It also promotes older workers in general and the philosophy that they have much to contribute in the workplace, said Greenthumb spokeswoman Claire Powers from the agency's Camp Hill, Pa., office.
The agency was created in 1965 as a demonstration project for disadvantaged older workers as part of then-President Lyndon Johnson's Great Society program.
Powers said Garland is among more than 50 older workers from across the country being honored in Washington, D.C., this week. Each state was invited to send an outstanding older worker.
Pennsylvania sent Garland as both its outstanding worker and the state's oldest worker.
"He was the oldest worker that we found in the country," Powers said.
The honorees' agenda included a tour of the White House and meetings with Senate and House committee members Wednesday.
Garland met with U.S. Sen. Rick Santorum, R-Pa., and will meet with U.S. Rep. Bud Shuster, R-Pa., today, a spokesman for Shuster said.
Garland has a degree in mechanical engineering from Worcester Polytechnic Institute in Massachusetts. He went to work for Frick in 1920, after serving in the Navy during World War I.
He lives in the same house on Second Street that he bought in the 1920s. He has two children, ages 74 and 68, both of whom live in California.
During his years at Frick, he was credited with being a pioneer in modern refrigeration technology and his name is on 40 patents, all related to the refrigeration industry.

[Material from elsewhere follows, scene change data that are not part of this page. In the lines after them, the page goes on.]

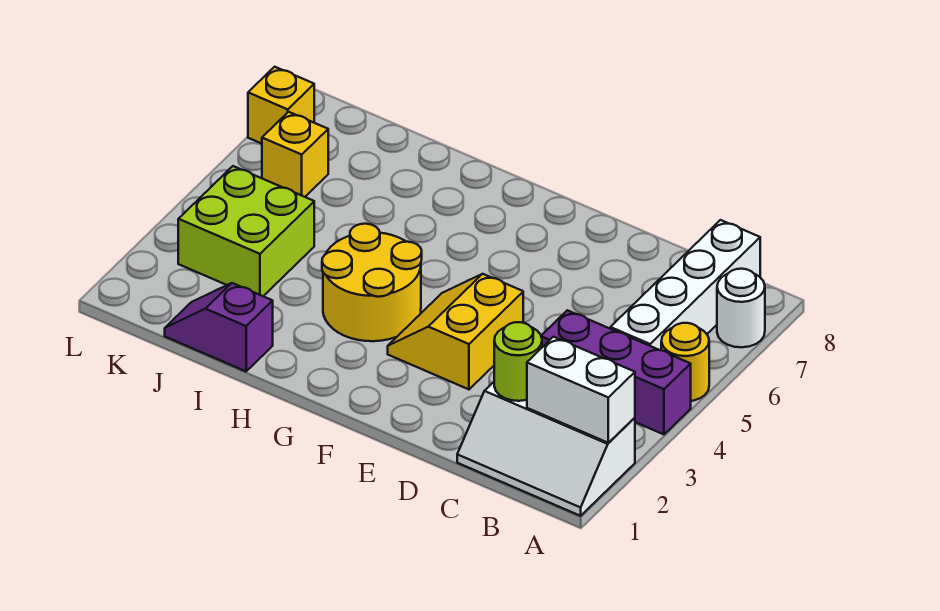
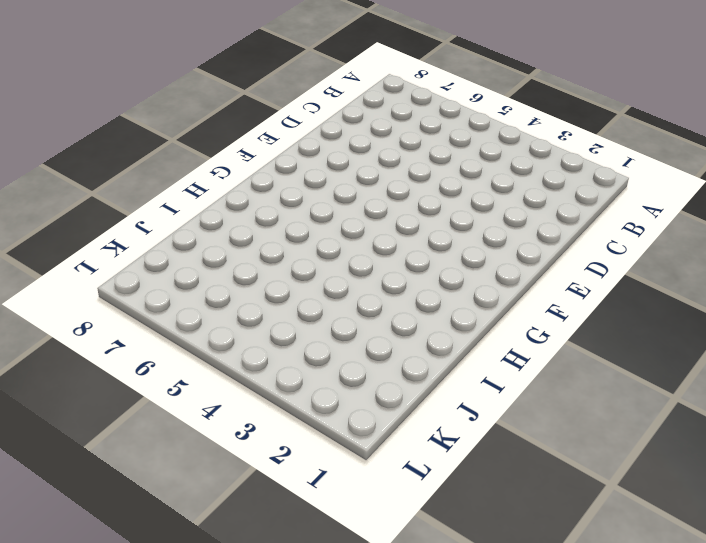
none -> white 2x3 slope [457,382,635,516]
none -> purple 1x3 brick [541,310,691,434]
none -> yellow 1x1 round brick [661,323,709,401]

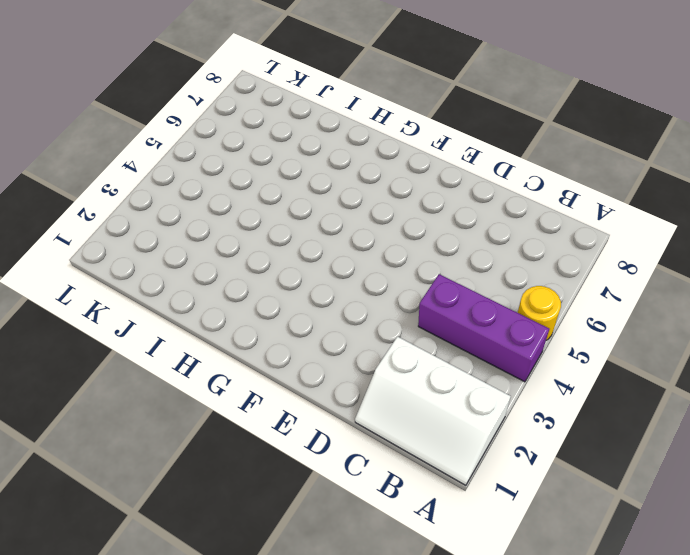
none -> white 1x1 round brick [717,269,765,347]
none -> white 1x4 brick [610,220,760,350]
none -> yellow 2x2 slope [388,274,523,389]

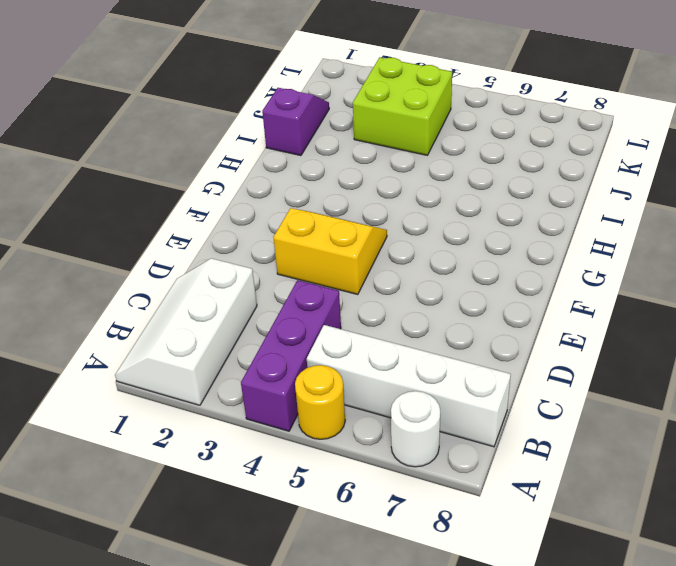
none -> yellow 2x2 round brick [322,224,422,341]
none -> yellow 1x1 brick [262,112,328,197]
none -> yellow 1x1 brick [248,67,315,144]

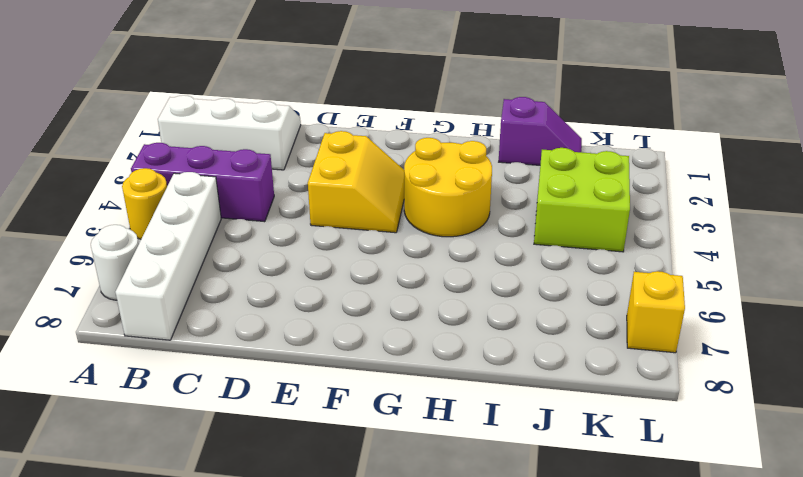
none -> yellow 1x1 brick [262,112,328,197]
none -> white 1x2 brick [527,337,635,443]
none -> lime 1x1 round brick [494,322,542,401]

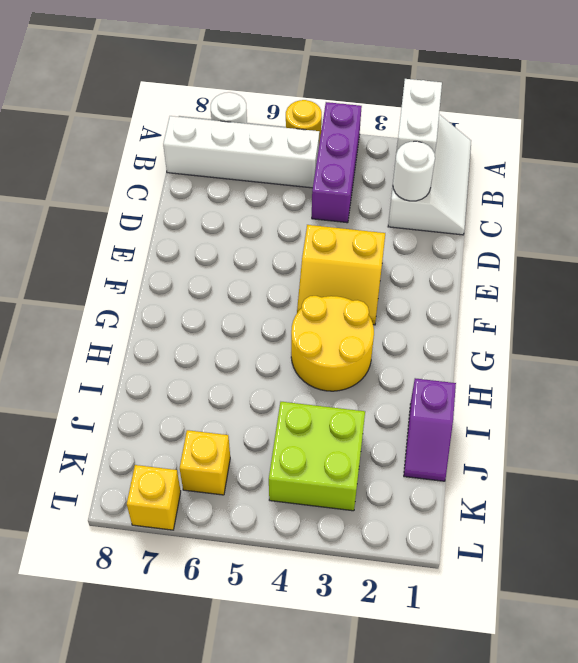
white 1x1 round brick [393,141,435,201] -> lime 1x1 round brick [494,322,542,401]

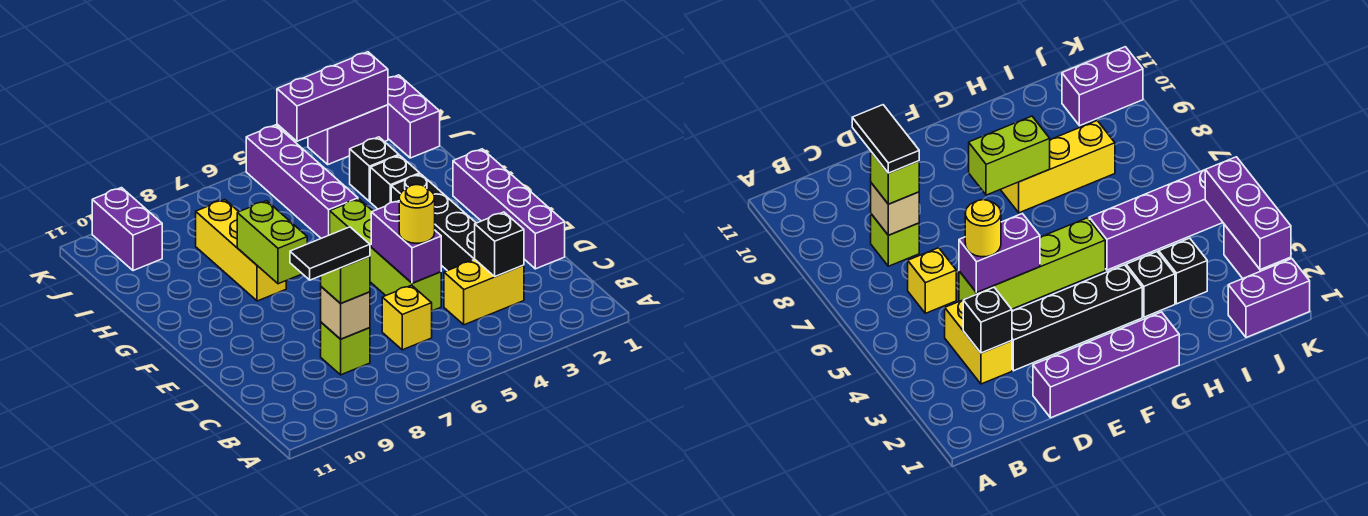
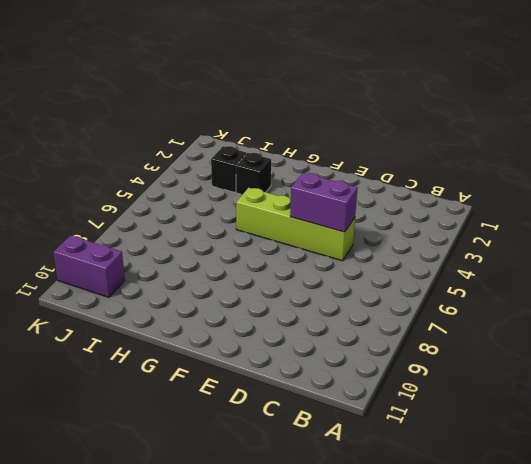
none -> yellow 1x2 brick [444,260,524,325]
none -> yellow 1x1 brick [382,285,432,350]
none -> lime 1x1 brick [321,322,370,375]

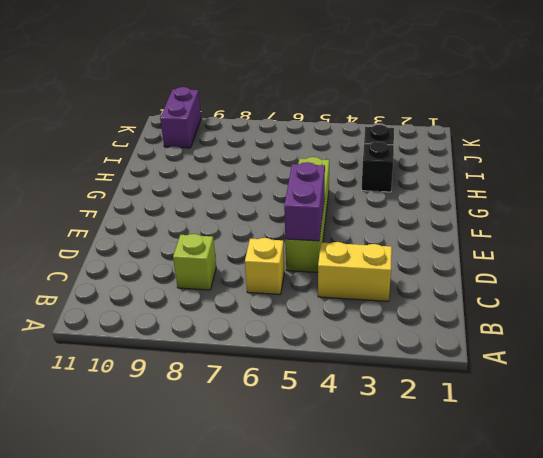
none -> purple 1x4 brick [453,149,565,269]
none -> black 1x4 brick [391,174,476,271]
none -> yellow 1x3 brick [196,200,286,301]

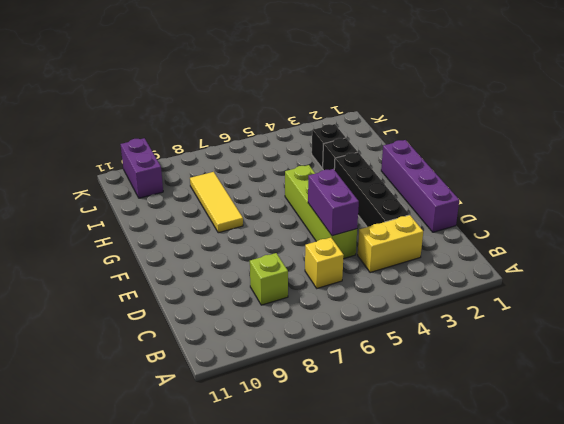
yellow 1x3 tile [190,172,243,233] -> yellow 1x3 brick [196,200,286,301]
none -> purple 1x4 brick [246,125,358,238]
none -> purple 1x2 brick [388,75,440,158]
none -> purple 1x2 brick [308,105,388,164]

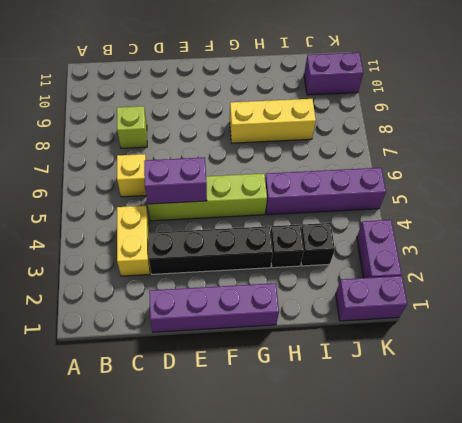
none -> black 1x1 brick [475,212,524,277]
none -> tan 1x1 brick [321,287,370,339]
none -> lime 1x2 brick [237,201,307,284]

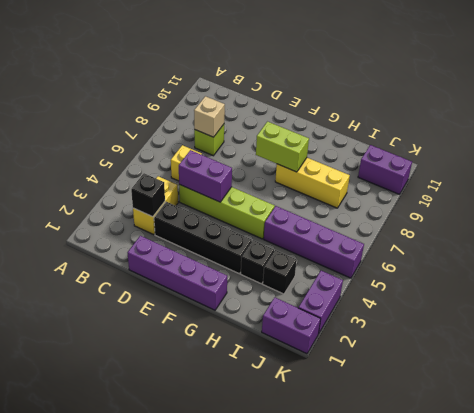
none -> purple 1x3 brick [277,52,388,141]
none -> lime 1x1 brick [321,256,370,303]
none -> yellow 1x1 round brick [399,185,435,243]

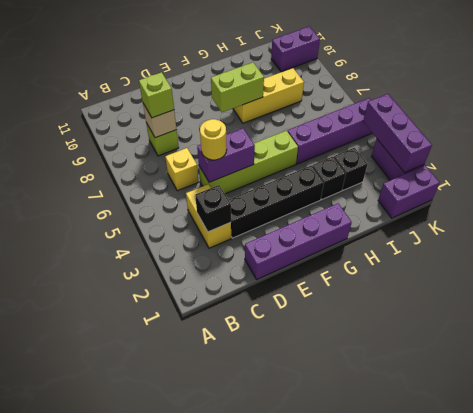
none -> black 1x2 tile [290,227,370,280]

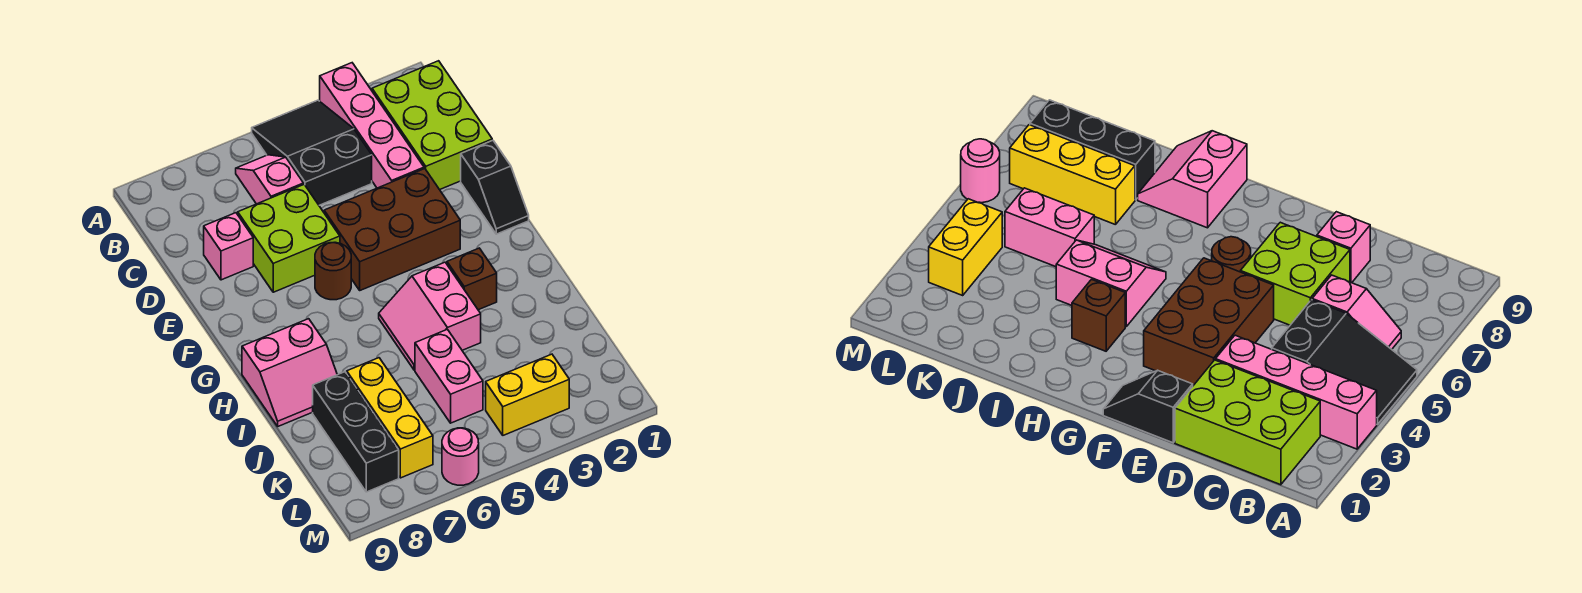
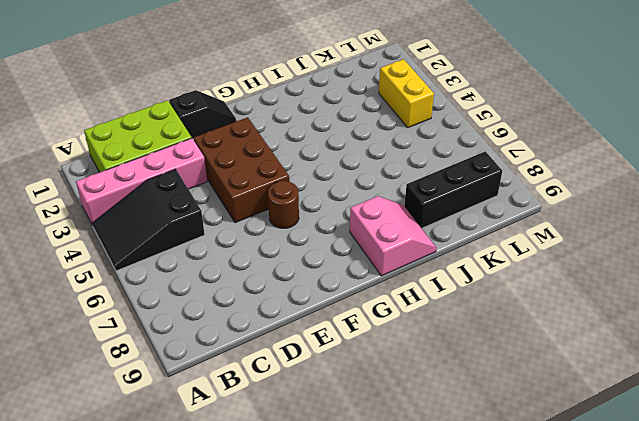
none -> pink 1x2 slope [236,155,304,204]
none -> lime 2x2 brick [238,185,340,292]
none -> pink 1x1 brick [204,213,253,280]

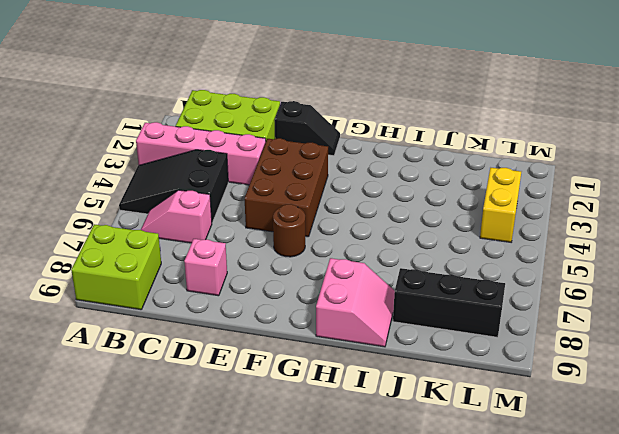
lime 2x2 brick [71,224,161,310] -> lime 2x2 brick moved to [238,185,340,292]
none -> brown 1x1 brick [447,248,497,310]
none -> pink 2x2 slope [379,262,481,370]
none -> pink 1x2 brick [415,329,483,423]

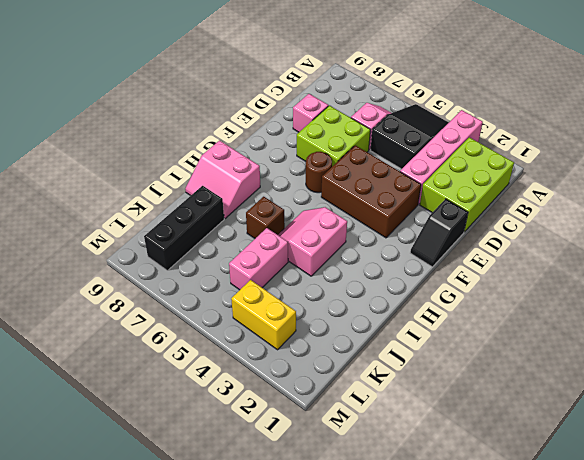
brown 1x1 brick [246,197,285,238] -> brown 1x1 brick moved to [447,248,497,310]
none -> yellow 1x3 brick [347,358,433,478]
none -> pink 1x1 round brick [442,428,479,485]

He retired as Frick's vice president of technological services in 1967 at age 72, but remains with the company as a full-time private consultant.
In 1988, at age 93, he cut his hours down to mornings only.
Nattily dressed in a suit, he walks into his office each day and goes to work - mostly reading his correspondence and keeping up with the refrigeration industry through trade magazines.
He complained in a September interview that his eyesight wasn't as good as it used to be. He uses a magnifying device to read in his office.
Garland was the official honoree of the Waynesboro Bicentennial Parade in September. He said at the time that he remembered the town's 150th anniversary in 1947, during which he served as a tour guide for the open house at the Frick Co.